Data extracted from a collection
==*==

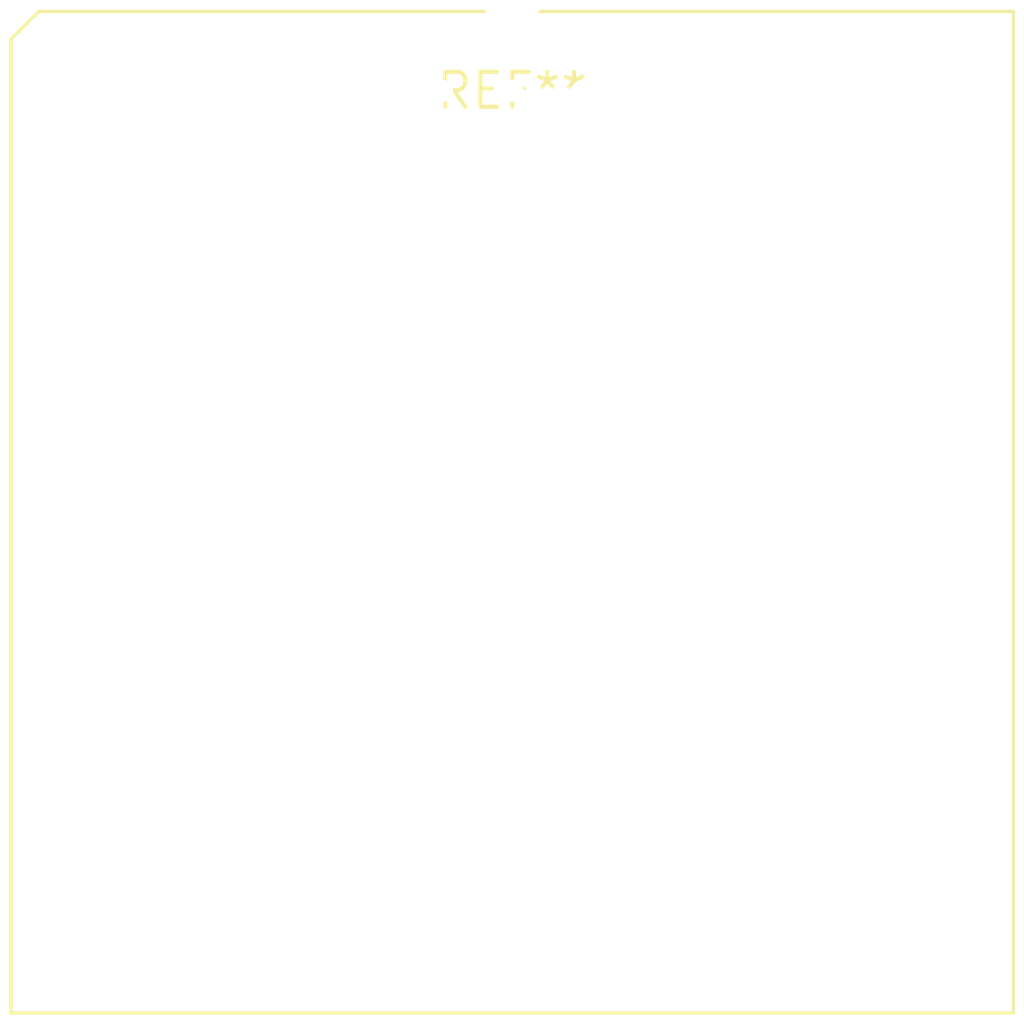
<source format=kicad_pcb>
(kicad_pcb (version 20240108) (generator pcbnew)

  (general
    (thickness 1.6)
  )

  (paper "A4")
  (layers
    (0 "F.Cu" signal)
    (31 "B.Cu" signal)
    (32 "B.Adhes" user "B.Adhesive")
    (33 "F.Adhes" user "F.Adhesive")
    (34 "B.Paste" user)
    (35 "F.Paste" user)
    (36 "B.SilkS" user "B.Silkscreen")
    (37 "F.SilkS" user "F.Silkscreen")
    (38 "B.Mask" user)
    (39 "F.Mask" user)
    (40 "Dwgs.User" user "User.Drawings")
    (41 "Cmts.User" user "User.Comments")
    (42 "Eco1.User" user "User.Eco1")
    (43 "Eco2.User" user "User.Eco2")
    (44 "Edge.Cuts" user)
    (45 "Margin" user)
    (46 "B.CrtYd" user "B.Courtyard")
    (47 "F.CrtYd" user "F.Courtyard")
    (48 "B.Fab" user)
    (49 "F.Fab" user)
    (50 "User.1" user)
    (51 "User.2" user)
    (52 "User.3" user)
    (53 "User.4" user)
    (54 "User.5" user)
    (55 "User.6" user)
    (56 "User.7" user)
    (57 "User.8" user)
    (58 "User.9" user)
  )

  (setup
    (pad_to_mask_clearance 0)
    (pcbplotparams
      (layerselection 0x00010fc_ffffffff)
      (plot_on_all_layers_selection 0x0000000_00000000)
      (disableapertmacros false)
      (usegerberextensions false)
      (usegerberattributes false)
      (usegerberadvancedattributes false)
      (creategerberjobfile false)
      (dashed_line_dash_ratio 12.000000)
      (dashed_line_gap_ratio 3.000000)
      (svgprecision 4)
      (plotframeref false)
      (viasonmask false)
      (mode 1)
      (useauxorigin false)
      (hpglpennumber 1)
      (hpglpenspeed 20)
      (hpglpendiameter 15.000000)
      (dxfpolygonmode false)
      (dxfimperialunits false)
      (dxfusepcbnewfont false)
      (psnegative false)
      (psa4output false)
      (plotreference false)
      (plotvalue false)
      (plotinvisibletext false)
      (sketchpadsonfab false)
      (subtractmaskfromsilk false)
      (outputformat 1)
      (mirror false)
      (drillshape 1)
      (scaleselection 1)
      (outputdirectory "")
    )
  )

  (net 0 "")

  (footprint "PLCC-84_THT-Socket" (layer "F.Cu") (at 0 0))

)

</source>
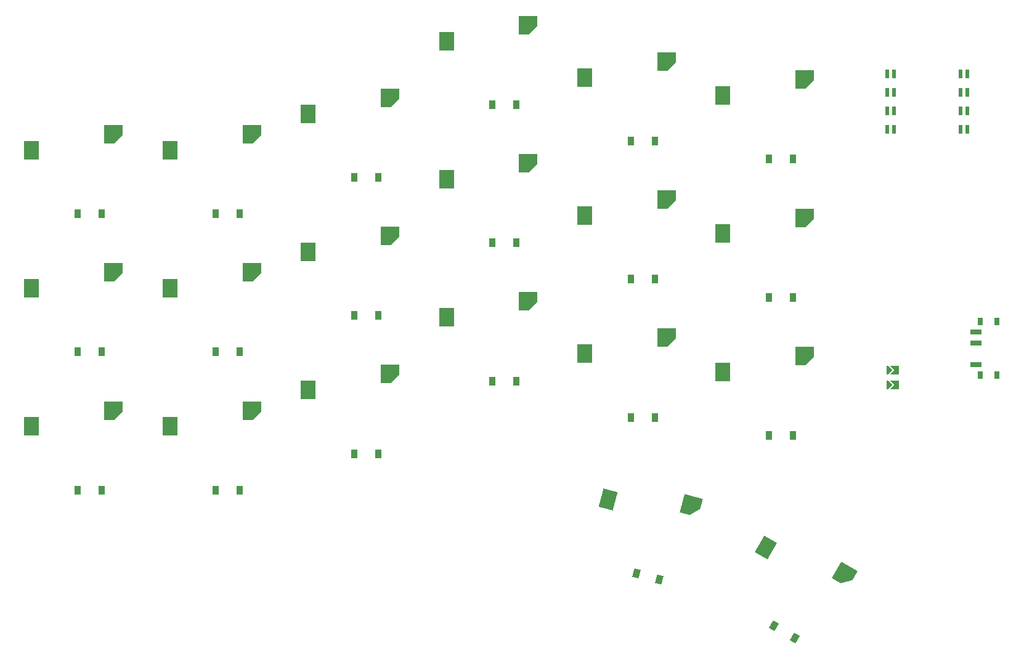
<source format=gbr>
%TF.GenerationSoftware,KiCad,Pcbnew,8.0.6*%
%TF.CreationDate,2024-12-04T22:19:36+00:00*%
%TF.ProjectId,prototype_routed,70726f74-6f74-4797-9065-5f726f757465,v1.0.0*%
%TF.SameCoordinates,Original*%
%TF.FileFunction,Paste,Top*%
%TF.FilePolarity,Positive*%
%FSLAX46Y46*%
G04 Gerber Fmt 4.6, Leading zero omitted, Abs format (unit mm)*
G04 Created by KiCad (PCBNEW 8.0.6) date 2024-12-04 22:19:36*
%MOMM*%
%LPD*%
G01*
G04 APERTURE LIST*
G04 Aperture macros list*
%AMRotRect*
0 Rectangle, with rotation*
0 The origin of the aperture is its center*
0 $1 length*
0 $2 width*
0 $3 Rotation angle, in degrees counterclockwise*
0 Add horizontal line*
21,1,$1,$2,0,0,$3*%
%AMOutline5P*
0 Free polygon, 5 corners , with rotation*
0 The origin of the aperture is its center*
0 number of corners: always 5*
0 $1 to $10 corner X, Y*
0 $11 Rotation angle, in degrees counterclockwise*
0 create outline with 5 corners*
4,1,5,$1,$2,$3,$4,$5,$6,$7,$8,$9,$10,$1,$2,$11*%
%AMOutline6P*
0 Free polygon, 6 corners , with rotation*
0 The origin of the aperture is its center*
0 number of corners: always 6*
0 $1 to $12 corner X, Y*
0 $13 Rotation angle, in degrees counterclockwise*
0 create outline with 6 corners*
4,1,6,$1,$2,$3,$4,$5,$6,$7,$8,$9,$10,$11,$12,$1,$2,$13*%
%AMOutline7P*
0 Free polygon, 7 corners , with rotation*
0 The origin of the aperture is its center*
0 number of corners: always 7*
0 $1 to $14 corner X, Y*
0 $15 Rotation angle, in degrees counterclockwise*
0 create outline with 7 corners*
4,1,7,$1,$2,$3,$4,$5,$6,$7,$8,$9,$10,$11,$12,$13,$14,$1,$2,$15*%
%AMOutline8P*
0 Free polygon, 8 corners , with rotation*
0 The origin of the aperture is its center*
0 number of corners: always 8*
0 $1 to $16 corner X, Y*
0 $17 Rotation angle, in degrees counterclockwise*
0 create outline with 8 corners*
4,1,8,$1,$2,$3,$4,$5,$6,$7,$8,$9,$10,$11,$12,$13,$14,$15,$16,$1,$2,$17*%
%AMFreePoly0*
4,1,6,0.600000,-1.000000,0.000000,-0.400000,-0.600000,-1.000000,-0.600000,0.250000,0.600000,0.250000,0.600000,-1.000000,0.600000,-1.000000,$1*%
%AMFreePoly1*
4,1,6,0.600000,-0.200000,0.600000,-0.400000,-0.600000,-0.400000,-0.600000,-0.200000,0.000000,0.400000,0.600000,-0.200000,0.600000,-0.200000,$1*%
G04 Aperture macros list end*
%ADD10R,0.900000X1.200000*%
%ADD11R,0.800000X1.000000*%
%ADD12R,1.500000X0.700000*%
%ADD13RotRect,0.900000X1.200000X165.000000*%
%ADD14FreePoly0,270.000000*%
%ADD15FreePoly1,270.000000*%
%ADD16RotRect,0.900000X1.200000X150.000000*%
%ADD17R,0.600000X1.200000*%
%ADD18Outline5P,-1.300000X1.300000X1.300000X1.300000X1.300000X-0.117000X0.117000X-1.300000X-1.300000X-1.300000X0.000000*%
%ADD19R,2.000000X2.600000*%
%ADD20Outline5P,-1.300000X1.300000X1.300000X1.300000X1.300000X-0.117000X0.117000X-1.300000X-1.300000X-1.300000X330.000000*%
%ADD21RotRect,2.000000X2.600000X330.000000*%
%ADD22Outline5P,-1.300000X1.300000X1.300000X1.300000X1.300000X-0.117000X0.117000X-1.300000X-1.300000X-1.300000X345.000000*%
%ADD23RotRect,2.000000X2.600000X345.000000*%
G04 APERTURE END LIST*
D10*
%TO.C,D7*%
X188662500Y-160662501D03*
X185362500Y-160662499D03*
%TD*%
D11*
%TO.C,PWR1*%
X271427498Y-149812500D03*
X271427499Y-142512500D03*
X273637499Y-142512500D03*
X273637499Y-149812500D03*
D12*
X270777499Y-148412500D03*
X270777499Y-145412500D03*
X270777499Y-143912500D03*
%TD*%
D10*
%TO.C,D14*%
X226662500Y-136662500D03*
X223362500Y-136662498D03*
%TD*%
%TO.C,D11*%
X207662499Y-131662501D03*
X204362499Y-131662499D03*
%TD*%
%TO.C,D12*%
X207662501Y-112662501D03*
X204362501Y-112662499D03*
%TD*%
D13*
%TO.C,D19*%
X227312183Y-177919179D03*
X224124627Y-177065079D03*
%TD*%
D10*
%TO.C,D8*%
X188662500Y-141662501D03*
X185362500Y-141662499D03*
%TD*%
%TO.C,D9*%
X188662500Y-122662501D03*
X185362500Y-122662499D03*
%TD*%
%TO.C,D5*%
X169662501Y-146662501D03*
X166362501Y-146662499D03*
%TD*%
%TO.C,D16*%
X245662500Y-158162500D03*
X242362500Y-158162498D03*
%TD*%
D14*
%TO.C,JST1*%
X259928499Y-151162499D03*
X259928499Y-149162499D03*
D15*
X258912499Y-151162500D03*
X258912499Y-149162499D03*
%TD*%
D16*
%TO.C,D20*%
X245892108Y-185967238D03*
X243034224Y-184317240D03*
%TD*%
D10*
%TO.C,D18*%
X245662499Y-120162500D03*
X242362499Y-120162498D03*
%TD*%
%TO.C,D15*%
X226662500Y-117662500D03*
X223362500Y-117662498D03*
%TD*%
%TO.C,D6*%
X169662500Y-127662500D03*
X166362500Y-127662498D03*
%TD*%
%TO.C,D13*%
X226662499Y-155662501D03*
X223362499Y-155662499D03*
%TD*%
%TO.C,D1*%
X150662500Y-165662501D03*
X147362500Y-165662499D03*
%TD*%
%TO.C,D2*%
X150662500Y-146662502D03*
X147362500Y-146662500D03*
%TD*%
%TO.C,D4*%
X169662501Y-165662501D03*
X166362501Y-165662499D03*
%TD*%
%TO.C,D10*%
X207662499Y-150662501D03*
X204362499Y-150662499D03*
%TD*%
%TO.C,D17*%
X245662500Y-139162502D03*
X242362500Y-139162500D03*
%TD*%
%TO.C,D3*%
X150662500Y-127662501D03*
X147362500Y-127662499D03*
%TD*%
D17*
%TO.C,MCU1*%
X258632500Y-116082500D03*
X269592501Y-116082499D03*
X258632500Y-113542500D03*
X269592500Y-113542500D03*
X258632500Y-111002500D03*
X269592500Y-111002500D03*
X258632500Y-108462500D03*
X269592500Y-108462500D03*
X268692500Y-108462500D03*
X268692501Y-111002499D03*
X268692500Y-113542499D03*
X268692500Y-116082501D03*
X259532500Y-116082500D03*
X259532501Y-113542500D03*
X259532500Y-111002500D03*
X259532500Y-108462500D03*
%TD*%
D18*
%TO.C,S11*%
X209287500Y-120712501D03*
D19*
X198037500Y-122912501D03*
%TD*%
D18*
%TO.C,S16*%
X247287500Y-147212499D03*
D19*
X236037500Y-149412499D03*
%TD*%
D18*
%TO.C,S14*%
X228287499Y-125712499D03*
D19*
X217037499Y-127912499D03*
%TD*%
D18*
%TO.C,S13*%
X228287500Y-144712500D03*
D19*
X217037500Y-146912500D03*
%TD*%
D18*
%TO.C,S4*%
X171287500Y-154712500D03*
D19*
X160037500Y-156912500D03*
%TD*%
D18*
%TO.C,S9*%
X190287500Y-111712500D03*
D19*
X179037500Y-113912500D03*
%TD*%
D18*
%TO.C,S15*%
X228287500Y-106712499D03*
D19*
X217037500Y-108912499D03*
%TD*%
D18*
%TO.C,S18*%
X247287501Y-109212500D03*
D19*
X236037501Y-111412500D03*
%TD*%
D18*
%TO.C,S10*%
X209287500Y-139712500D03*
D19*
X198037500Y-141912500D03*
%TD*%
D20*
%TO.C,S20*%
X252774400Y-177296762D03*
D21*
X241931614Y-173577018D03*
%TD*%
D22*
%TO.C,S19*%
X231715881Y-167762874D03*
D23*
X220279814Y-166976196D03*
%TD*%
D18*
%TO.C,S6*%
X171287501Y-116712500D03*
D19*
X160037501Y-118912500D03*
%TD*%
D18*
%TO.C,S2*%
X152287499Y-135712501D03*
D19*
X141037499Y-137912501D03*
%TD*%
D18*
%TO.C,S1*%
X152287499Y-154712500D03*
D19*
X141037499Y-156912500D03*
%TD*%
D18*
%TO.C,S17*%
X247287500Y-128212500D03*
D19*
X236037500Y-130412500D03*
%TD*%
D18*
%TO.C,S8*%
X190287499Y-130712501D03*
D19*
X179037499Y-132912501D03*
%TD*%
D18*
%TO.C,S3*%
X152287500Y-116712501D03*
D19*
X141037500Y-118912501D03*
%TD*%
D18*
%TO.C,S12*%
X209287499Y-101712500D03*
D19*
X198037499Y-103912500D03*
%TD*%
D18*
%TO.C,S7*%
X190287501Y-149712499D03*
D19*
X179037501Y-151912499D03*
%TD*%
D18*
%TO.C,S5*%
X171287499Y-135712501D03*
D19*
X160037499Y-137912501D03*
%TD*%
M02*

</source>
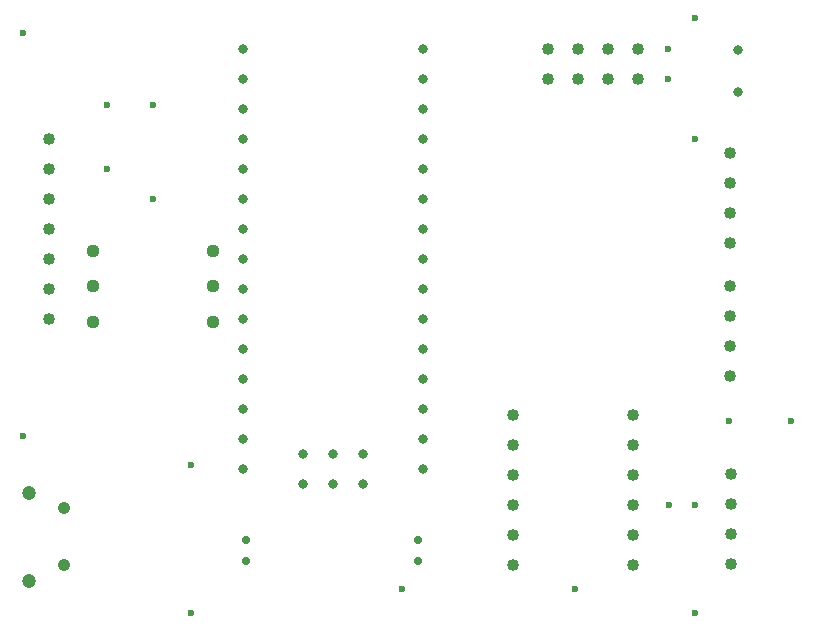
<source format=gbr>
%
M48
M72
T01C0.0236
T02C0.0280
T03C0.0315
T04C0.0320
T05C0.0400
T06C0.0413
T07C0.0440
T08C0.0472
%
T01
X6580Y1167
X6580Y6127
X980Y7087
X5300Y14980
X3780Y15967
X3780Y18127
X5300Y18127
X980Y20527
X22481Y19987
X23380Y21007
X22481Y18987
X23391Y16987
X24500Y7567
X26580Y7567
X23380Y4767
X22500Y4767
X19380Y1967
X23380Y1167
X13620Y1967
T02
X14160Y2917
X14160Y3617
X8400Y3617
X8400Y2917
T03
X10300Y5487
X11300Y5487
X12300Y5487
X12300Y6487
X11300Y6487
X10300Y6487
X8300Y5987
X8300Y6987
X8300Y7987
X8300Y8987
X8300Y9987
X8300Y10987
X8300Y11987
X8300Y12987
X8300Y13987
X8300Y14987
X8300Y15987
X8300Y16987
X8300Y17987
X8300Y18987
X8300Y19987
X14300Y19987
X14300Y18987
X14300Y17987
X14300Y16987
X14300Y15987
X14300Y14987
X14300Y13987
X14300Y12987
X14300Y11987
X14300Y10987
X14300Y9987
X14300Y8987
X14300Y7987
X14300Y6987
X14300Y5987
T04
X24820Y18547
X24820Y19947
T05
X21481Y19987
X20481Y19987
X19481Y19987
X18481Y19987
X18481Y18987
X19481Y18987
X20481Y18987
X21481Y18987
X24561Y16523
X24561Y15523
X24561Y14523
X24561Y13523
X24537Y12066
X24537Y11066
X24537Y10066
X24537Y9066
X21320Y7787
X21320Y6787
X21320Y5787
X21320Y4787
X21320Y3787
X21320Y2787
X24580Y2807
X24580Y3807
X24580Y4807
X24580Y5807
X17320Y5787
X17320Y4787
X17320Y3787
X17320Y2787
X17320Y6787
X17320Y7787
X1834Y10972
X1834Y11972
X1834Y12972
X1834Y13972
X1834Y14972
X1834Y15972
X1834Y16972
T06
X2362Y4682
X2362Y2772
T07
X3322Y10884
X3320Y12067
X3305Y13250
X7305Y13250
X7320Y12067
X7322Y10884
T08
X1169Y2261
X1169Y5194
M30

</source>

==*==

TASK DETAILS »
Copy out the lines above exactly, beginning at the one that contains "X169662501Y-165662501D03*" and ending at the one that contains "X259532500Y-116082500D03*".

REPLY TO THE EXERCISE »
X169662501Y-165662501D03*
X166362501Y-165662499D03*
%TD*%
%TO.C,D10*%
X207662499Y-150662501D03*
X204362499Y-150662499D03*
%TD*%
%TO.C,D17*%
X245662500Y-139162502D03*
X242362500Y-139162500D03*
%TD*%
%TO.C,D3*%
X150662500Y-127662501D03*
X147362500Y-127662499D03*
%TD*%
D17*
%TO.C,MCU1*%
X258632500Y-116082500D03*
X269592501Y-116082499D03*
X258632500Y-113542500D03*
X269592500Y-113542500D03*
X258632500Y-111002500D03*
X269592500Y-111002500D03*
X258632500Y-108462500D03*
X269592500Y-108462500D03*
X268692500Y-108462500D03*
X268692501Y-111002499D03*
X268692500Y-113542499D03*
X268692500Y-116082501D03*
X259532500Y-116082500D03*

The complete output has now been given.